Work task — Set down the entries exactly as they appear, apart from the images, which stay out.

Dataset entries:
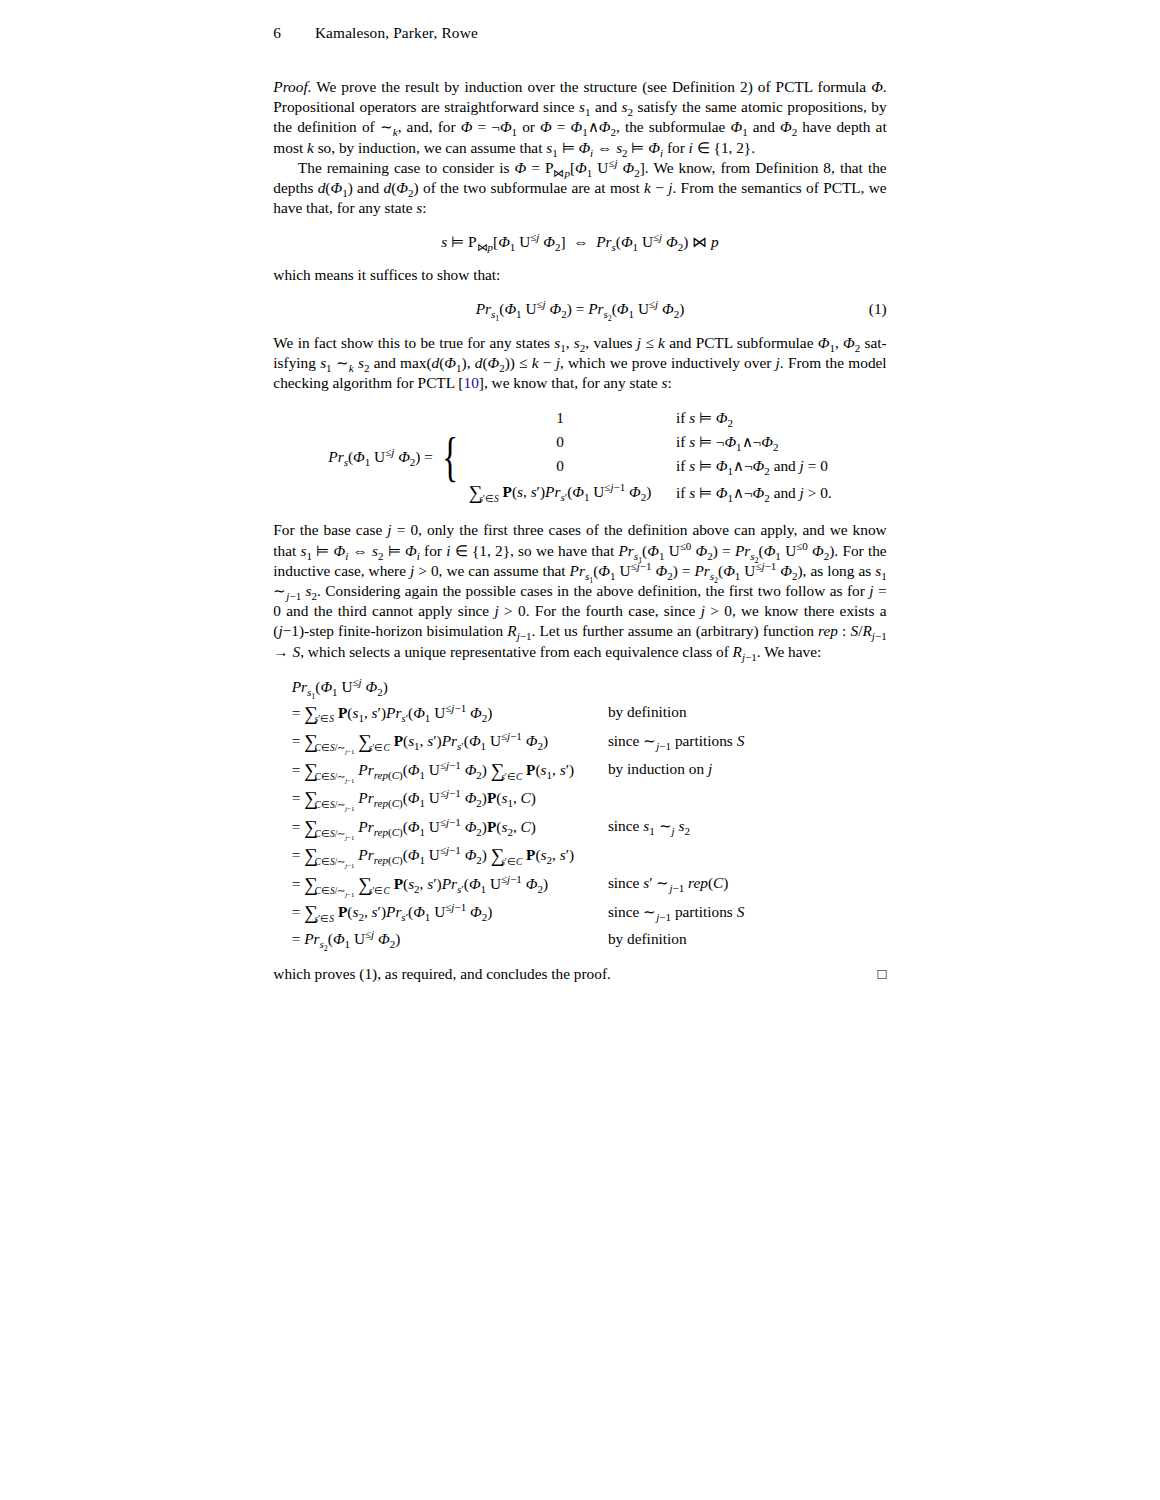6 Kamaleson, Parker, Rowe
Proof. We prove the result by induction over the structure (see Definition 2) of PCTL formula Φ. Propositional operators are straightforward since s1 and s2 satisfy the same atomic propositions, by the definition of ∼k, and, for Φ = ¬Φ1 or Φ = Φ1∧Φ2, the subformulae Φ1 and Φ2 have depth at most k so, by induction, we can assume that s1 ⊨ Φi ⇔ s2 ⊨ Φi for i ∈ {1, 2}.
The remaining case to consider is Φ = P⋈p[Φ1 U≤j Φ2]. We know, from Definition 8, that the depths d(Φ1) and d(Φ2) of the two subformulae are at most k − j. From the semantics of PCTL, we have that, for any state s:
s ⊨ P⋈p[Φ1 U≤j Φ2] ⇔ Prs(Φ1 U≤j Φ2) ⋈ p
which means it suffices to show that:
Prs1(Φ1 U≤j Φ2) = Prs2(Φ1 U≤j Φ2) (1)
We in fact show this to be true for any states s1, s2, values j ≤ k and PCTL subformulae Φ1, Φ2 satisfying s1 ∼k s2 and max(d(Φ1), d(Φ2)) ≤ k − j, which we prove inductively over j. From the model checking algorithm for PCTL [10], we know that, for any state s:
Prs(Φ1 U≤j Φ2) ={
| 1 | if s ⊨ Φ 2 |
| 0 | if s ⊨ ¬ Φ 1 ∧¬ Φ 2 |
| 0 | if s ⊨ Φ 1 ∧¬ Φ 2 and j = 0 |
| ∑ s ′∈ S P ( s , s ′) Pr s ′ ( Φ 1 U ≤ j −1 Φ 2 ) | if s ⊨ Φ 1 ∧¬ Φ 2 and j > 0. |
For the base case j = 0, only the first three cases of the definition above can apply, and we know that s1 ⊨ Φi ⇔ s2 ⊨ Φi for i ∈ {1, 2}, so we have that Prs1(Φ1 U≤0 Φ2) = Prs2(Φ1 U≤0 Φ2). For the inductive case, where j > 0, we can assume that Prs1(Φ1 U≤j−1 Φ2) = Prs2(Φ1 U≤j−1 Φ2), as long as s1 ∼j−1 s2. Considering again the possible cases in the above definition, the first two follow as for j = 0 and the third cannot apply since j > 0. For the fourth case, since j > 0, we know there exists a (j−1)-step finite-horizon bisimulation Rj−1. Let us further assume an (arbitrary) function rep : S/Rj−1 → S, which selects a unique representative from each equivalence class of Rj−1. We have:
| Pr s 1 ( Φ 1 U ≤ j Φ 2 ) | |
| = ∑ s ′∈ S P ( s 1 , s ′) Pr s ′ ( Φ 1 U ≤ j −1 Φ 2 ) | by definition |
| = ∑ C ∈ S /∼ j −1 ∑ s ′∈ C P ( s 1 , s ′) Pr s ′ ( Φ 1 U ≤ j −1 Φ 2 ) | since ∼ j −1 partitions S |
| = ∑ C ∈ S /∼ j −1 Pr rep ( C ) ( Φ 1 U ≤ j −1 Φ 2 ) ∑ s ′∈ C P ( s 1 , s ′) | by induction on j |
| = ∑ C ∈ S /∼ j −1 Pr rep ( C ) ( Φ 1 U ≤ j −1 Φ 2 ) P ( s 1 , C ) | |
| = ∑ C ∈ S /∼ j −1 Pr rep ( C ) ( Φ 1 U ≤ j −1 Φ 2 ) P ( s 2 , C ) | since s 1 ∼ j s 2 |
| = ∑ C ∈ S /∼ j −1 Pr rep ( C ) ( Φ 1 U ≤ j −1 Φ 2 ) ∑ s ′∈ C P ( s 2 , s ′) | |
| = ∑ C ∈ S /∼ j −1 ∑ s ′∈ C P ( s 2 , s ′) Pr s ′ ( Φ 1 U ≤ j −1 Φ 2 ) | since s ′ ∼ j −1 rep ( C ) |
| = ∑ s ′∈ S P ( s 2 , s ′) Pr s ′ ( Φ 1 U ≤ j −1 Φ 2 ) | since ∼ j −1 partitions S |
| = Pr s 2 ( Φ 1 U ≤ j Φ 2 ) | by definition |
which proves (1), as required, and concludes the proof. □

Written answer —
6 Kamaleson, Parker, Rowe
Proof. We prove the result by induction over the structure (see Definition 2) of PCTL formula Φ. Propositional operators are straightforward since s1 and s2 satisfy the same atomic propositions, by the definition of ∼k, and, for Φ = ¬Φ1 or Φ = Φ1∧Φ2, the subformulae Φ1 and Φ2 have depth at most k so, by induction, we can assume that s1 ⊨ Φi ⇔ s2 ⊨ Φi for i ∈ {1, 2}.
The remaining case to consider is Φ = P⋈p[Φ1 U≤j Φ2]. We know, from Definition 8, that the depths d(Φ1) and d(Φ2) of the two subformulae are at most k − j. From the semantics of PCTL, we have that, for any state s:
s ⊨ P⋈p[Φ1 U≤j Φ2] ⇔ Prs(Φ1 U≤j Φ2) ⋈ p
which means it suffices to show that:
Prs1(Φ1 U≤j Φ2) = Prs2(Φ1 U≤j Φ2) (1)
We in fact show this to be true for any states s1, s2, values j ≤ k and PCTL subformulae Φ1, Φ2 satisfying s1 ∼k s2 and max(d(Φ1), d(Φ2)) ≤ k − j, which we prove inductively over j. From the model checking algorithm for PCTL [10], we know that, for any state s:
Prs(Φ1 U≤j Φ2) ={
| 1 | if s ⊨ Φ 2 |
| 0 | if s ⊨ ¬ Φ 1 ∧¬ Φ 2 |
| 0 | if s ⊨ Φ 1 ∧¬ Φ 2 and j = 0 |
| ∑ s ′∈ S P ( s , s ′) Pr s ′ ( Φ 1 U ≤ j −1 Φ 2 ) | if s ⊨ Φ 1 ∧¬ Φ 2 and j > 0. |
For the base case j = 0, only the first three cases of the definition above can apply, and we know that s1 ⊨ Φi ⇔ s2 ⊨ Φi for i ∈ {1, 2}, so we have that Prs1(Φ1 U≤0 Φ2) = Prs2(Φ1 U≤0 Φ2). For the inductive case, where j > 0, we can assume that Prs1(Φ1 U≤j−1 Φ2) = Prs2(Φ1 U≤j−1 Φ2), as long as s1 ∼j−1 s2. Considering again the possible cases in the above definition, the first two follow as for j = 0 and the third cannot apply since j > 0. For the fourth case, since j > 0, we know there exists a (j−1)-step finite-horizon bisimulation Rj−1. Let us further assume an (arbitrary) function rep : S/Rj−1 → S, which selects a unique representative from each equivalence class of Rj−1. We have:
| Pr s 1 ( Φ 1 U ≤ j Φ 2 ) | |
| = ∑ s ′∈ S P ( s 1 , s ′) Pr s ′ ( Φ 1 U ≤ j −1 Φ 2 ) | by definition |
| = ∑ C ∈ S /∼ j −1 ∑ s ′∈ C P ( s 1 , s ′) Pr s ′ ( Φ 1 U ≤ j −1 Φ 2 ) | since ∼ j −1 partitions S |
| = ∑ C ∈ S /∼ j −1 Pr rep ( C ) ( Φ 1 U ≤ j −1 Φ 2 ) ∑ s ′∈ C P ( s 1 , s ′) | by induction on j |
| = ∑ C ∈ S /∼ j −1 Pr rep ( C ) ( Φ 1 U ≤ j −1 Φ 2 ) P ( s 1 , C ) | |
| = ∑ C ∈ S /∼ j −1 Pr rep ( C ) ( Φ 1 U ≤ j −1 Φ 2 ) P ( s 2 , C ) | since s 1 ∼ j s 2 |
| = ∑ C ∈ S /∼ j −1 Pr rep ( C ) ( Φ 1 U ≤ j −1 Φ 2 ) ∑ s ′∈ C P ( s 2 , s ′) | |
| = ∑ C ∈ S /∼ j −1 ∑ s ′∈ C P ( s 2 , s ′) Pr s ′ ( Φ 1 U ≤ j −1 Φ 2 ) | since s ′ ∼ j −1 rep ( C ) |
| = ∑ s ′∈ S P ( s 2 , s ′) Pr s ′ ( Φ 1 U ≤ j −1 Φ 2 ) | since ∼ j −1 partitions S |
| = Pr s 2 ( Φ 1 U ≤ j Φ 2 ) | by definition |
which proves (1), as required, and concludes the proof. □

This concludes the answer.